Of course, this turns photographs into commodity, not art. But this is a business. For many, perhaps most, the art is very much a secondary concern.

THE FIRST STOP OF the day for the BrakeThrough duo is out in the countryside, between two long hedges. Greco grabs a wide-angle lens, Fryer a telephoto. What are they looking for? A good scenic, and a shot of one of their client’s riders who is in the breakaway.

There is a tug-of-war between creative expression and business, one that every photographer contacted for this story acknowledged to be a struggle. Though the rise of social media platforms like Instagram has allowed for a bit more freedom, and more direct self-promotion, there are still commercial realities.

“People pay you for pictures they want, not what you want,” Watson says. “Someone wants Trek pictures, someone else wants Cannondale, CyclingWeekly wants British cyclists.
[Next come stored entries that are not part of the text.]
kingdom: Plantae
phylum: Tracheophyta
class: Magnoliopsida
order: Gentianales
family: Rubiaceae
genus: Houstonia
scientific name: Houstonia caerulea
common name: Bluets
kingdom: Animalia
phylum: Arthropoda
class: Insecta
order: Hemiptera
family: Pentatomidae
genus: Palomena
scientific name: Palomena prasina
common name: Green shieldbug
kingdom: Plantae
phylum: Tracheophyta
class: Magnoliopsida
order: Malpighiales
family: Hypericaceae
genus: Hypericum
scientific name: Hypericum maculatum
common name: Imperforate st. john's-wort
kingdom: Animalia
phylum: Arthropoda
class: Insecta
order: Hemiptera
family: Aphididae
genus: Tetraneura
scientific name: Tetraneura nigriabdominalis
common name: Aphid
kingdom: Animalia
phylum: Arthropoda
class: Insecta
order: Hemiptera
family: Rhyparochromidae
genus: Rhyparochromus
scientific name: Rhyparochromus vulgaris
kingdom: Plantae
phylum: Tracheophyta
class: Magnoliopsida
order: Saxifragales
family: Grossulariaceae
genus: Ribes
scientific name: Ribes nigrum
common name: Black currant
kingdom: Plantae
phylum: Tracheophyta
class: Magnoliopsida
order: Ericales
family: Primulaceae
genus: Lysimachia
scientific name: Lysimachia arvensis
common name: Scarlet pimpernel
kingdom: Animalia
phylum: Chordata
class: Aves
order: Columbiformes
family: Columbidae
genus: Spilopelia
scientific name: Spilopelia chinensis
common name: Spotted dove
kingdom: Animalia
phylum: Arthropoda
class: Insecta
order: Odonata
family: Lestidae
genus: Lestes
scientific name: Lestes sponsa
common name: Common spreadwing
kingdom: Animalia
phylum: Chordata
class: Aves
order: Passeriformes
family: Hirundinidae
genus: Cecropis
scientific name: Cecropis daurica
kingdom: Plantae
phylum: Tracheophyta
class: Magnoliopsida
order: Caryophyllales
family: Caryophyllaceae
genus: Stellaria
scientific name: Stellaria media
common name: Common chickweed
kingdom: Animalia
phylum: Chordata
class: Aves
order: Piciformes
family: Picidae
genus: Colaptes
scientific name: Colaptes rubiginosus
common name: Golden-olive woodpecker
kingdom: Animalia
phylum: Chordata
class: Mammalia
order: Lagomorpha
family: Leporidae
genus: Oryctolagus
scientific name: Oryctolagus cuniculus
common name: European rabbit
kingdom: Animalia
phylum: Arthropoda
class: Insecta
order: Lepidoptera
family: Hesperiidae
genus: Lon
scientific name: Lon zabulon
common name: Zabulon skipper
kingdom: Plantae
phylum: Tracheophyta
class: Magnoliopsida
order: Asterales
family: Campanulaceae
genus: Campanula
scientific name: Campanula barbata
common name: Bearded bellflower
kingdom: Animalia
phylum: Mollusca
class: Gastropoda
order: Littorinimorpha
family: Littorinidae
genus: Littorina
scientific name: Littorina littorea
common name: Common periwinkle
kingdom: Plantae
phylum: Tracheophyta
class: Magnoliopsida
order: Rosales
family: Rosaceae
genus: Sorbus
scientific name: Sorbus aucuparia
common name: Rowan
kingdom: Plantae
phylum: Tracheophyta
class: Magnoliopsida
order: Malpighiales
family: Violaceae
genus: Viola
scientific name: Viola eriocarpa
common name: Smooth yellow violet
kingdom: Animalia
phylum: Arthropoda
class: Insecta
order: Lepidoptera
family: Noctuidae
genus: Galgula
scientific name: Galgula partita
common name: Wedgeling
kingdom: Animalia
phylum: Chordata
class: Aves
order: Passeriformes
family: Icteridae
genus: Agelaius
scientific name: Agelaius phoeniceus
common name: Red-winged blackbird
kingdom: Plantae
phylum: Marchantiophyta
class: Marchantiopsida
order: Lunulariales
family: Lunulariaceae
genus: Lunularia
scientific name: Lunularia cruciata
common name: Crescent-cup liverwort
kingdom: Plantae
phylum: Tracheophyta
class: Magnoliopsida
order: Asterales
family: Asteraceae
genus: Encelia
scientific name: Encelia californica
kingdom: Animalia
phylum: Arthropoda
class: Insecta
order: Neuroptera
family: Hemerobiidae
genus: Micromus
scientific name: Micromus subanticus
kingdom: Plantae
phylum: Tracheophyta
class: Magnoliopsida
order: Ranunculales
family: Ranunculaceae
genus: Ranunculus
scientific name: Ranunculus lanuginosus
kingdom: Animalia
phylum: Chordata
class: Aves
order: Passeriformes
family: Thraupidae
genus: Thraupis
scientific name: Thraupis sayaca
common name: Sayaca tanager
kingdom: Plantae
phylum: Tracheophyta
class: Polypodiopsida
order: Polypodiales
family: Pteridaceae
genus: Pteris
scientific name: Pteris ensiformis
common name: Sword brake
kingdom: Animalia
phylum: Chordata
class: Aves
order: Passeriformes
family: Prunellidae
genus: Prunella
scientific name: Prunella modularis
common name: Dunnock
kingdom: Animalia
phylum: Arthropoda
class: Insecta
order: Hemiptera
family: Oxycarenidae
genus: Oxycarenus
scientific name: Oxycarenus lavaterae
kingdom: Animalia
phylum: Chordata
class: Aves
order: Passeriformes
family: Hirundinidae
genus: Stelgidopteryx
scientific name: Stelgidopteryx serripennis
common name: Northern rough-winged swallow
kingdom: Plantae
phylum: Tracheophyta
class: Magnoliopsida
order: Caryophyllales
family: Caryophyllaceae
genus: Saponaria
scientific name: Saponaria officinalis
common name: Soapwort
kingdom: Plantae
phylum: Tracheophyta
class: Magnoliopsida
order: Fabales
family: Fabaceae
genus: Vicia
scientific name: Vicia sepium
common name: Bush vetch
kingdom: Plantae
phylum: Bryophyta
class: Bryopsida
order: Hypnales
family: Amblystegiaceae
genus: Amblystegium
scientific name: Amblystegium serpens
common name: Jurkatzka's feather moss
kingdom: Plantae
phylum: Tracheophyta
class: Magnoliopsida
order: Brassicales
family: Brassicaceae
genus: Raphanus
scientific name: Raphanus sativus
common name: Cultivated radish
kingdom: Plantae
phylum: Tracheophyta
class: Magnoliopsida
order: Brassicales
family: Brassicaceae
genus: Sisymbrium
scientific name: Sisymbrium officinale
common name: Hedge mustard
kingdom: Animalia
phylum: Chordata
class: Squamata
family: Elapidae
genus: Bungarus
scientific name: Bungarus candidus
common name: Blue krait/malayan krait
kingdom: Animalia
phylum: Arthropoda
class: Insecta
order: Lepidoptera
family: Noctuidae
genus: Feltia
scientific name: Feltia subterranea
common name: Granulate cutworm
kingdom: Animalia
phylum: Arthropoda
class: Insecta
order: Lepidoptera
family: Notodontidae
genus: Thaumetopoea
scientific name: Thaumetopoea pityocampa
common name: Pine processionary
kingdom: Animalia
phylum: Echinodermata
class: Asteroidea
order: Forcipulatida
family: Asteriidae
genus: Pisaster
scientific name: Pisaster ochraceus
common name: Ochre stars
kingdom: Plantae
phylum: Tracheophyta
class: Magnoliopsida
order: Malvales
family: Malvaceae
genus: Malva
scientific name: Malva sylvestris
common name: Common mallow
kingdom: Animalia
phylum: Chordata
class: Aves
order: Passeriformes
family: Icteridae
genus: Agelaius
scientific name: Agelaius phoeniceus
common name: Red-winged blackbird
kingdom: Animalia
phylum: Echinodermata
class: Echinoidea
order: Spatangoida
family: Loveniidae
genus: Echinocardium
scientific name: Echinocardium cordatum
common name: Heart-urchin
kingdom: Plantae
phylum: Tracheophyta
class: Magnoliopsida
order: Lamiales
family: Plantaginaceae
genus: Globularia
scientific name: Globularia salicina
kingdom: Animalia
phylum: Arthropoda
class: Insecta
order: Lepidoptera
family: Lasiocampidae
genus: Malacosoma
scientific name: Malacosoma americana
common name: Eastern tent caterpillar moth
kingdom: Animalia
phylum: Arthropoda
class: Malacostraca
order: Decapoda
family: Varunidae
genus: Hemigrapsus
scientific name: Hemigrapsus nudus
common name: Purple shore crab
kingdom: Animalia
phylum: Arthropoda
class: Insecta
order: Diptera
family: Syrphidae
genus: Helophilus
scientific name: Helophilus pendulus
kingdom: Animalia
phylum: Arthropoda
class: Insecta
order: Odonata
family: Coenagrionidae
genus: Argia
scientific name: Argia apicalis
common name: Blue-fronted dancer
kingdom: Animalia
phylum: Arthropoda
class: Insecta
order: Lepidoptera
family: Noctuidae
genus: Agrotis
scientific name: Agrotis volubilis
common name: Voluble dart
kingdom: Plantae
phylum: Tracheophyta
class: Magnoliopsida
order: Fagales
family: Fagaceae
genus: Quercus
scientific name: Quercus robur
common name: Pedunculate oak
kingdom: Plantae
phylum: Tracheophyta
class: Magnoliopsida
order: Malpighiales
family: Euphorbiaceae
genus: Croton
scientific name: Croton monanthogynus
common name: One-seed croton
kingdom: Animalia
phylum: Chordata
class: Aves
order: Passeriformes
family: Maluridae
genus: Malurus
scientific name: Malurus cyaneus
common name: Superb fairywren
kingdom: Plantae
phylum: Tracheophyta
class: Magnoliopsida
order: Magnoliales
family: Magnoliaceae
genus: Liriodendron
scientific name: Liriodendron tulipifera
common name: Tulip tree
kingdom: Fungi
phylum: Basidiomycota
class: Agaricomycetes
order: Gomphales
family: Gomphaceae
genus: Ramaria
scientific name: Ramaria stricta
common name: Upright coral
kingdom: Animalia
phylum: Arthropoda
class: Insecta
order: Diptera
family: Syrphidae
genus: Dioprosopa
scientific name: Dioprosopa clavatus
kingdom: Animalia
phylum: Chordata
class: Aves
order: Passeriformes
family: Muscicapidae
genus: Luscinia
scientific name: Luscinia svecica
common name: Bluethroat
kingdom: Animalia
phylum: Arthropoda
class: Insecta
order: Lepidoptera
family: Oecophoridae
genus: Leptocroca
There’s very little room left for doing anything creative or artistic.”

To be a full-time cycling photographer takes a large client list — five to 15 recurring buyers, plus many one-off sales. Each client has demands. Teams want the money shot — their rider crossing the line, hands raised. Bike brands want glamor shots of their equipment being put to use. The stunning, dramatic image of an anonymous rider from FDJ riding alone 20 minutes off the back of the peloton is something only media outlets will buy.

You’ll see many of those shots in this issue: a Tinkoff rider brushing his hand against the snow bank; a lone rider coming through the dust. But for most photographers, selling such images to media does not pay the bills. The greatest challenge is that mix of art and business. It’s not easy to create stunning and sellable images.

“In my next life, I’d come back and just go to the Tour de France and shoot for myself,” Watson says, somewhat wistfully. “I’ll just take beautiful pictures. Nobody will buy them, but at least I can take them.”